[Work instructions]
Lines below starting with the line with "the most trustworthy" and going on through the line with "education, university quality, global" must be output exactly; the rest of the records must be left out.

Saved entries
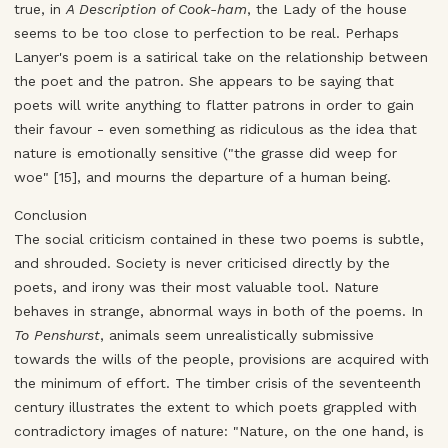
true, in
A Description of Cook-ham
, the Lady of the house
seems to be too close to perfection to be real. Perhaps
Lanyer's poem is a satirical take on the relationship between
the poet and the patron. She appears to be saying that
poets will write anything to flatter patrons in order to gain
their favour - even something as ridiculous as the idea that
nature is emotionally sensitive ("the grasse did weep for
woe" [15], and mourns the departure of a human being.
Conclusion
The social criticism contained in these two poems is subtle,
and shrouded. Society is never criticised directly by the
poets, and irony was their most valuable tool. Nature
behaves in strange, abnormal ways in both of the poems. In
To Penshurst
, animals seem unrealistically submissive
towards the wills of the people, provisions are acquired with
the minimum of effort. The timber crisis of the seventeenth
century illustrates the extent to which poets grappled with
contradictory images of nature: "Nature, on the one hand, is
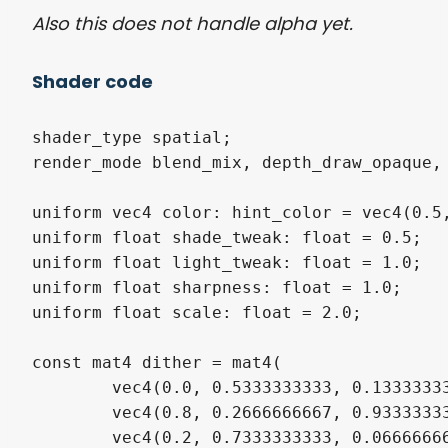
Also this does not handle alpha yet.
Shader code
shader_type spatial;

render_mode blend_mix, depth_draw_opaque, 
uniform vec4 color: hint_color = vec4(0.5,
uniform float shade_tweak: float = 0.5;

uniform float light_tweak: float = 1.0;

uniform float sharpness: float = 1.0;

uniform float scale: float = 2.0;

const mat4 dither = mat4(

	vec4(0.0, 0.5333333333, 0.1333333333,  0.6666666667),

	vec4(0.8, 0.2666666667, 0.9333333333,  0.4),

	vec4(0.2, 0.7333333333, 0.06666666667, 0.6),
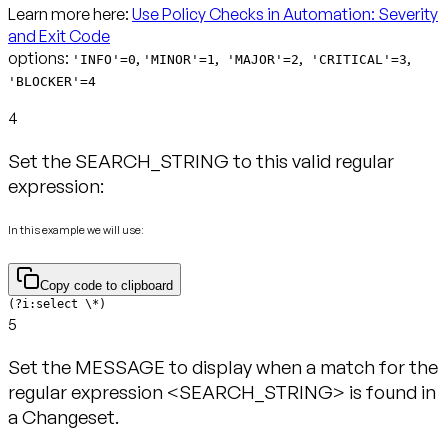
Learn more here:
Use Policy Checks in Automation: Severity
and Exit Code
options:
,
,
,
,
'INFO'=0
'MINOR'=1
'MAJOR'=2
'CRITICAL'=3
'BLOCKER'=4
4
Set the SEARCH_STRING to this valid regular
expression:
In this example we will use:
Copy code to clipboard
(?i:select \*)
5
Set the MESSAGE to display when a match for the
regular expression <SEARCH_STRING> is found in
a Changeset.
--
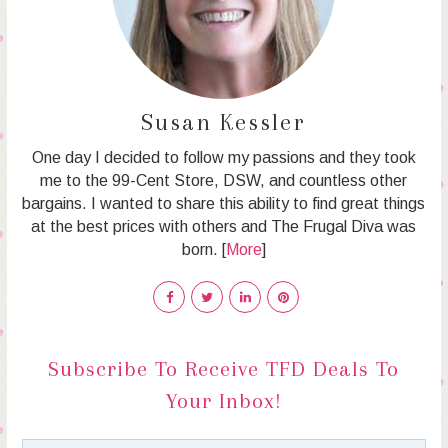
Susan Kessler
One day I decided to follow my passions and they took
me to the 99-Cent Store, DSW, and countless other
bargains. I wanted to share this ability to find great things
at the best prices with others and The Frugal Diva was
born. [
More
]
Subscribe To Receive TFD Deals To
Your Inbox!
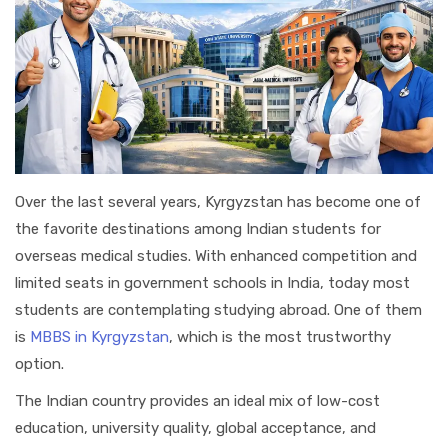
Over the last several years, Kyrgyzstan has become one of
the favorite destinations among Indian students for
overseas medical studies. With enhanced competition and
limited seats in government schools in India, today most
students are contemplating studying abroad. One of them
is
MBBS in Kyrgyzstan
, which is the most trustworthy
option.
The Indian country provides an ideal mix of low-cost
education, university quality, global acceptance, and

[Result of the exercise]
, which is the most trustworthy
option.
The Indian country provides an ideal mix of low-cost
education, university quality, global acceptance, and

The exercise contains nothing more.